[Start of section]
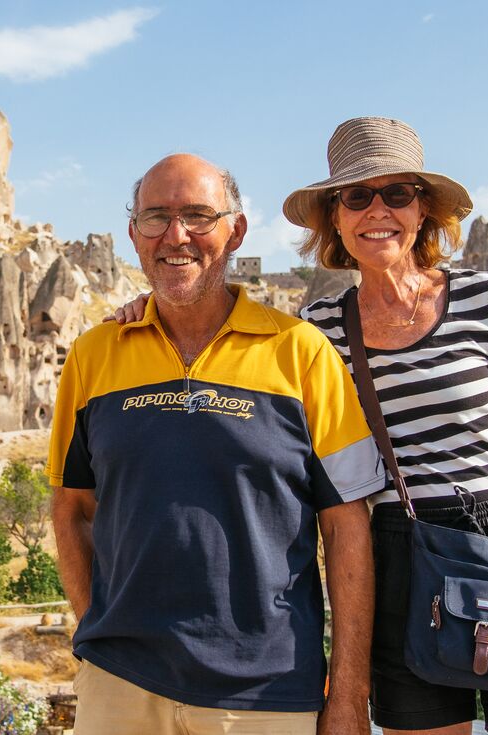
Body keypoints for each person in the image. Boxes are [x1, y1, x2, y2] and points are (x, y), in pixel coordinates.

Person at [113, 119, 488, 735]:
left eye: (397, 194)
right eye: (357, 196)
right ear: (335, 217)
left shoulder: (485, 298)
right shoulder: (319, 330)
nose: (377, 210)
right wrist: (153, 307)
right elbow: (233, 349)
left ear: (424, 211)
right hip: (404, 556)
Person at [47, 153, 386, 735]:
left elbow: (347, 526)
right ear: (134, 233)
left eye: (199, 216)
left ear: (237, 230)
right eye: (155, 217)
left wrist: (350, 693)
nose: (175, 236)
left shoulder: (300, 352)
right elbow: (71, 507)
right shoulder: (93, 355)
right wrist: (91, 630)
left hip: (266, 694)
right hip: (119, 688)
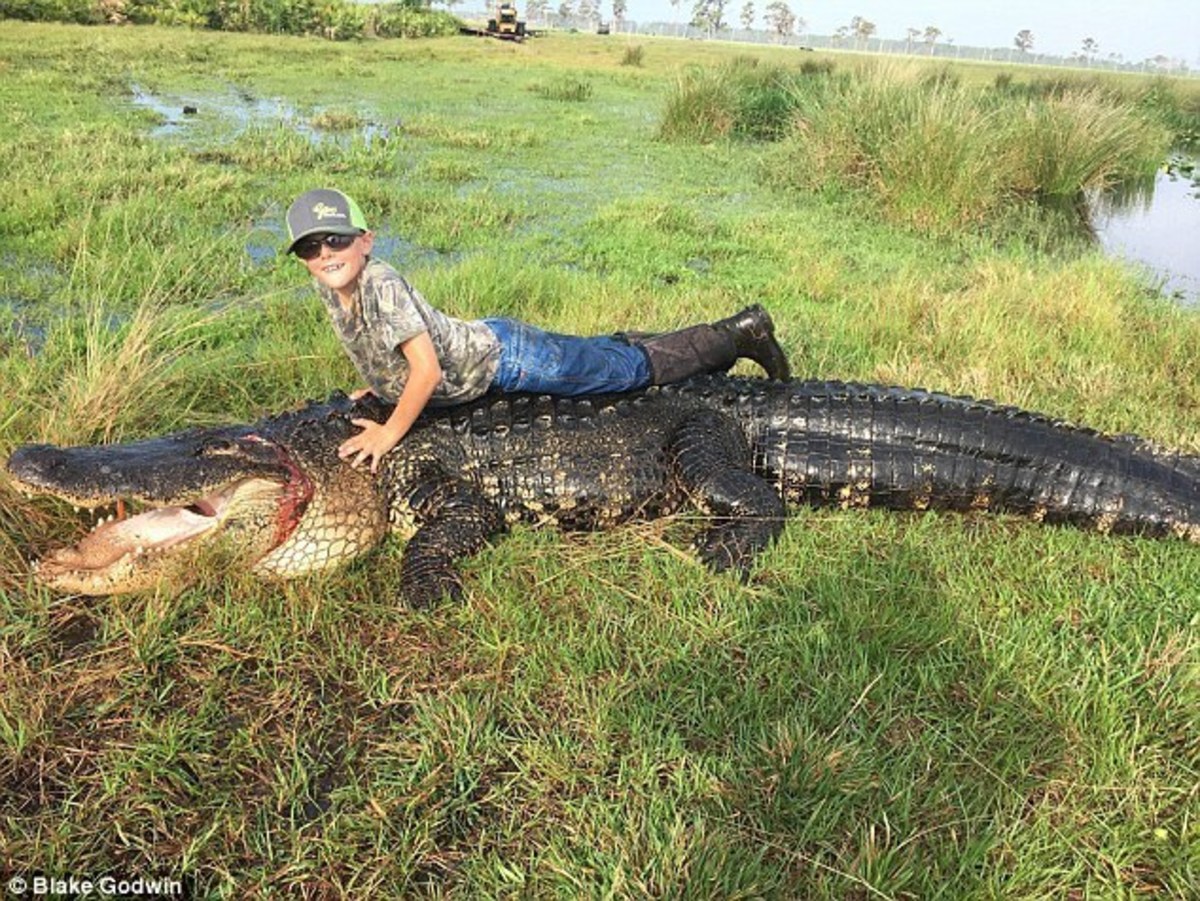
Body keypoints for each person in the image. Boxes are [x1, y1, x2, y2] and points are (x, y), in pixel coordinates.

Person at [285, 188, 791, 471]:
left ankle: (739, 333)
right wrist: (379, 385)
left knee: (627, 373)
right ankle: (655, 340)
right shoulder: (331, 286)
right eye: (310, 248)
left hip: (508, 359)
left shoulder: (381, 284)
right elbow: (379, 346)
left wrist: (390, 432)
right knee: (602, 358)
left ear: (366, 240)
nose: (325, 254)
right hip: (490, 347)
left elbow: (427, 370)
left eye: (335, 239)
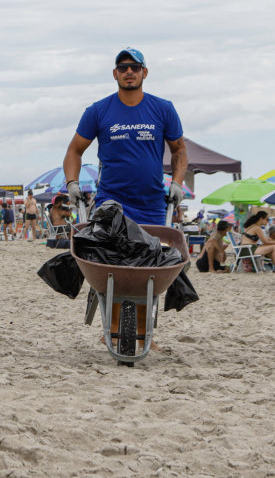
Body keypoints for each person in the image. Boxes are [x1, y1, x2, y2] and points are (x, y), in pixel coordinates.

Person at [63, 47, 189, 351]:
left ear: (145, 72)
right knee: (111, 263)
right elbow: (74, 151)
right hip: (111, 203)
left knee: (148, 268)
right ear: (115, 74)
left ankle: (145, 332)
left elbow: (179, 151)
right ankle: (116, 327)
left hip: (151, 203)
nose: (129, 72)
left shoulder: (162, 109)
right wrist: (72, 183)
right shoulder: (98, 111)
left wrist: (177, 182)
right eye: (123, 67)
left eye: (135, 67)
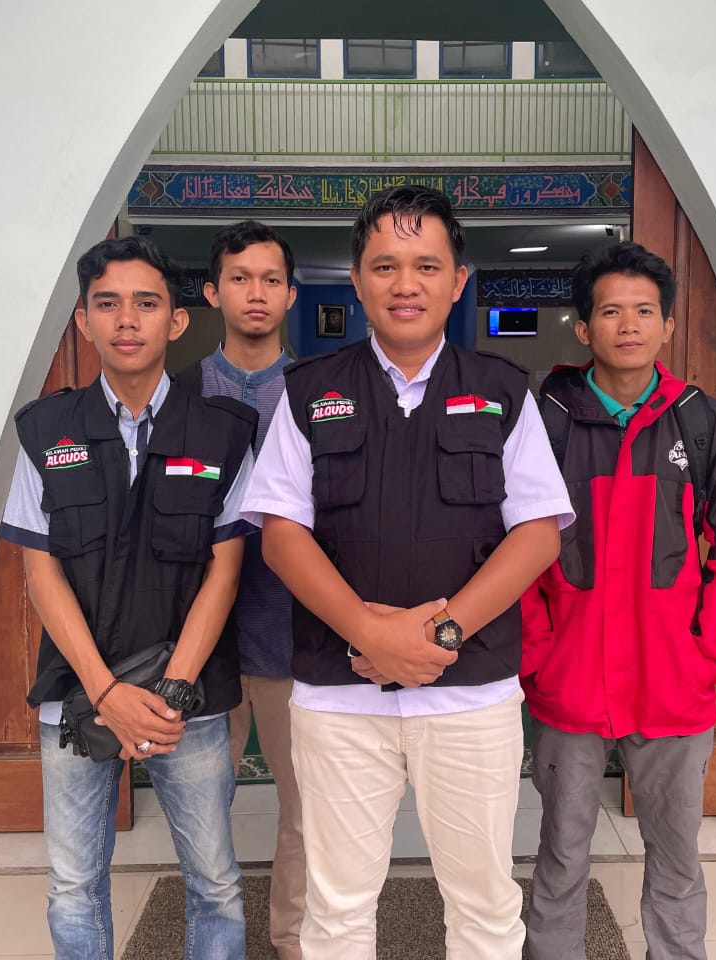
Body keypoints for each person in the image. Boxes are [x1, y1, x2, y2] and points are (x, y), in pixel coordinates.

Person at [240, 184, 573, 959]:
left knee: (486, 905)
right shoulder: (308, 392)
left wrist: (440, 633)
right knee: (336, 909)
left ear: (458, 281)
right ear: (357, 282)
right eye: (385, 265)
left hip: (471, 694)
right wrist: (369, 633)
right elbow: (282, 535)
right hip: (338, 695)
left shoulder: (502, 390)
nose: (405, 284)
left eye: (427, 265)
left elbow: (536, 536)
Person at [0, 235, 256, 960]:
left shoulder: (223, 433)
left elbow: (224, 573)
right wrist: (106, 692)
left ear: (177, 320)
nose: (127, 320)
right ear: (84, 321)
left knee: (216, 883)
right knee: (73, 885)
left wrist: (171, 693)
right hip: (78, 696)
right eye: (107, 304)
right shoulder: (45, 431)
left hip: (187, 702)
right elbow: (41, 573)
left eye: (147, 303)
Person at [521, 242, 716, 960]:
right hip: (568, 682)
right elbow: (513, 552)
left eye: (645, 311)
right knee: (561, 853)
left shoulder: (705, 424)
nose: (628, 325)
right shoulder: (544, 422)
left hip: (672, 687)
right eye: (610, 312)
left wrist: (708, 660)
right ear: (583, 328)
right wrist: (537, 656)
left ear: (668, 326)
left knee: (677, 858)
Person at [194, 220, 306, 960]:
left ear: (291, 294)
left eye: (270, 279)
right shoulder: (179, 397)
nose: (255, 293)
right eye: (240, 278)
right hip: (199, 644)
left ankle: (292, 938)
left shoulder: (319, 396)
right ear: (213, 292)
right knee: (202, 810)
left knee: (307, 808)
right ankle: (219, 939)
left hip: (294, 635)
[End of section]
● **Task details**: Only the pictures are dropped. Otherwise, write out the listing exactly.

● **Output for this task**:
Body keypoints for each person in the image. Boxes are [x1, y1, x2, y2] and points are (x, y), in pixel coordinates.

Person at [113, 119, 488, 735]:
left eye: (397, 194)
right eye: (357, 196)
right ear: (335, 217)
left shoulder: (485, 298)
right shoulder: (319, 330)
nose: (377, 210)
right wrist: (153, 307)
right elbow: (233, 349)
left ear: (424, 211)
right hip: (404, 556)
Person at [47, 153, 386, 735]:
left elbow: (347, 526)
right ear: (134, 233)
left eye: (199, 216)
left ear: (237, 230)
right eye: (155, 217)
left wrist: (350, 693)
nose: (175, 236)
left shoulder: (300, 352)
right elbow: (71, 507)
right shoulder: (93, 355)
right wrist: (91, 630)
left hip: (266, 694)
right hip: (119, 688)
Body keypoints for each person in the image. Boxes are [x1, y1, x2, y2] and points are (x, y), in pixel coordinates.

Person at [285, 188, 791, 471]:
left ankle: (739, 333)
right wrist: (379, 385)
left knee: (627, 373)
right ankle: (655, 340)
right shoulder: (331, 286)
right eye: (310, 248)
left hip: (508, 359)
left shoulder: (381, 284)
right elbow: (379, 346)
left wrist: (390, 432)
right knee: (602, 358)
left ear: (366, 240)
nose: (325, 254)
right hip: (490, 347)
left elbow: (427, 370)
left eye: (335, 239)
Body keypoints for each person in the image. Boxes are [x1, y1, x2, y2] and points are (x, y), in pixel coordinates.

Person at [63, 47, 189, 351]:
left ear: (145, 72)
right knee: (111, 263)
right elbow: (74, 151)
right hip: (111, 203)
left knee: (148, 268)
right ear: (115, 74)
left ankle: (145, 332)
left elbow: (179, 151)
right ankle: (116, 327)
left hip: (151, 203)
nose: (129, 72)
left shoulder: (162, 109)
right wrist: (72, 183)
right shoulder: (98, 111)
left wrist: (177, 182)
right eye: (123, 67)
left eye: (135, 67)
Body keypoints for each person in the image. Boxes are [x1, y1, x2, y2] and points are (x, y), in pixel coordinates.

Person at [240, 184, 573, 959]:
left knee: (486, 905)
right shoulder: (308, 392)
left wrist: (440, 633)
right knee: (336, 909)
left ear: (458, 281)
right ear: (357, 282)
right eye: (385, 265)
left hip: (471, 694)
right wrist: (369, 633)
right elbow: (282, 535)
right hip: (338, 695)
left shoulder: (502, 390)
nose: (405, 284)
left eye: (427, 265)
left elbow: (536, 536)
Person at [0, 235, 256, 960]:
left shoulder: (223, 433)
left elbow: (224, 573)
right wrist: (106, 692)
left ear: (177, 320)
nose: (127, 320)
right ear: (84, 321)
left knee: (216, 883)
right knee: (73, 885)
left wrist: (171, 693)
right hip: (78, 696)
right eye: (107, 304)
right shoulder: (45, 431)
left hip: (187, 702)
right elbow: (41, 573)
left eye: (147, 303)
Person at [521, 242, 716, 960]:
right hip: (568, 682)
right elbow: (513, 552)
left eye: (645, 311)
right knee: (561, 853)
left shoulder: (705, 424)
nose: (628, 325)
right shoulder: (544, 422)
left hip: (672, 687)
right eye: (610, 312)
left wrist: (708, 660)
right ear: (583, 328)
right wrist: (537, 656)
left ear: (668, 326)
left knee: (677, 858)
Person at [194, 220, 306, 960]:
left ear: (291, 294)
left eye: (270, 279)
right shoulder: (179, 397)
nose: (255, 293)
right eye: (240, 278)
right hip: (199, 644)
left ankle: (292, 938)
left shoulder: (319, 396)
right ear: (213, 292)
right knee: (202, 810)
left knee: (307, 808)
right ankle: (219, 939)
left hip: (294, 635)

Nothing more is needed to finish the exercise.